Roberto Minervini, presents “The Damned”: “Looking at the past I tell the senselessness of today’s wars”

The Civil War to discover the roots of today’s America. Roberto Minervini chooses to travel through time to return to explore and talk about the lacerations of the United States, in which he has lived and worked for years. He does it with a fiction film, his first, “The Damned”, which just last night won the first prize in the “Un certain regard” section at Cannes as best director. “The Damned” takes us to the winter of 1862, at the height of the conflict, together with a handful of soldiers sent to guard the unexplored lands of the West. Shot in Montana but post-produced in Turin with the support of Film Commission Torino Piemonte, the film was produced by Okta Film and Pulpa Film with Rai Cinema. Today the director presents it to the Turin public at 8.30pm at the Cinema Nazionale. «I have been working on the idea of ​​this film for several years – he says – After having felt the pulse of America for ten years with my films I wanted to try to think about its roots. On January 6, 2021, with the assault on the Capitol, which was in fact an attempted coup d’état, I understood that the time had come.”



To do this he chose to travel to the past. How come?

«This film starts from a dialectic between present and past and could have been made in two ways. If I had done it in the present, with an approach closer to the cinema of reality, I would have run the risk of pontificating. Returning to the past, however, wearing the shoes of a 19th century American, allowed me to work on something more existential, rather than overtly political and contemporary.”

Why did you choose the Civil War?

«Because it is a war whose objective was to destroy and then unite, razing certainties and foundations to the ground and then building something new. America wanted to strengthen itself and present itself as a democratic alternative to European monarchical models and it did so by destroying everything within itself. This recalls the contemporary, the Trump presidency with its constant erosion of institutions and founding values, even of truth and transparency, to try to build something else.”

Through that of Secession, “The Damned” talks about all wars, about the existential condition of being at war. «I wanted to work on the most essential core, the lowest common denominator of war: the battle. Wars are a series of battles, within which only extermination exists. For me it was important not to give elements to justify war action as genre cinema does, with concepts such as heroism, martyrdom, just cause, homeland or dichotomy between good and evil, which end up distorting the debate on whether or not Of the war”.

What would you like the viewer to take home?

«Mine is a film that first of all wants to stimulate reflection on the senselessness of every conflict. Then I would like the public to learn to adopt a more critical point of view when faced with enjoying the spectacle of war through genre cinema, because there is nothing spectacular about war. Finally, I would like those who watch “The Damned” to let themselves be guided by the characters, abandoning the need to cling to a plot typical of conventional fiction cinema. This is a journey in which we also lose the perception of space-time within a war from which we cannot escape.”

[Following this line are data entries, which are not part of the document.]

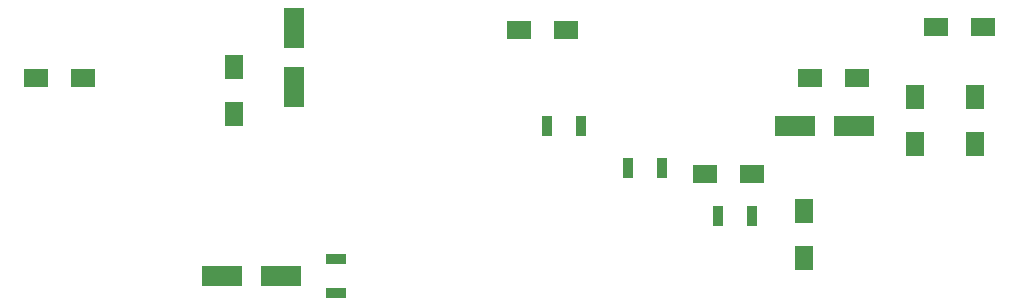
<source format=gtp>
G04 #@! TF.GenerationSoftware,KiCad,Pcbnew,(2017-09-22 revision df472e6)-master*
G04 #@! TF.CreationDate,2018-05-12T20:12:06-07:00*
G04 #@! TF.ProjectId,trswitch,74727377697463682E6B696361645F70,rev?*
G04 #@! TF.SameCoordinates,Original*
G04 #@! TF.FileFunction,Paste,Top*
G04 #@! TF.FilePolarity,Positive*
%FSLAX46Y46*%
G04 Gerber Fmt 4.6, Leading zero omitted, Abs format (unit mm)*
G04 Created by KiCad (PCBNEW (2017-09-22 revision df472e6)-master) date Sat May 12 20:12:06 2018*
%MOMM*%
%LPD*%
G01*
G04 APERTURE LIST*
%ADD10R,2.000000X1.600000*%
%ADD11R,1.600000X2.000000*%
%ADD12R,0.900000X1.700000*%
%ADD13R,3.500120X1.800860*%
%ADD14R,1.800860X3.500120*%
%ADD15R,1.700000X0.900000*%
G04 APERTURE END LIST*
D10*
X145320000Y-96266000D03*
X149320000Y-96266000D03*
D11*
X183896000Y-101886000D03*
X183896000Y-105886000D03*
D10*
X165068000Y-108458000D03*
X161068000Y-108458000D03*
D11*
X121158000Y-103346000D03*
X121158000Y-99346000D03*
D10*
X180626000Y-96012000D03*
X184626000Y-96012000D03*
D11*
X178816000Y-101886000D03*
X178816000Y-105886000D03*
X169418000Y-115538000D03*
X169418000Y-111538000D03*
D10*
X108426000Y-100330000D03*
X104426000Y-100330000D03*
X169958000Y-100330000D03*
X173958000Y-100330000D03*
D12*
X162126000Y-112014000D03*
X165026000Y-112014000D03*
X157406000Y-107950000D03*
X154506000Y-107950000D03*
X147648000Y-104394000D03*
X150548000Y-104394000D03*
D13*
X168696640Y-104394000D03*
X173695360Y-104394000D03*
D14*
X126238000Y-101051360D03*
X126238000Y-96052640D03*
D13*
X125181360Y-117094000D03*
X120182640Y-117094000D03*
D15*
X129794000Y-118544000D03*
X129794000Y-115644000D03*
M02*

</source>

Today he returns to Turin where he worked on the post-production of the film. How did he find it?

«I worked for a month with Imago VFX and I found a fantastic working group with which to share an authorial vision. And I found great availability on the part of the institutions and the precious support of the Film Commission. An artistic and human treasure that I didn’t expect and that encourages me to return in the future. And then, allow me to say, I have never eaten so well.”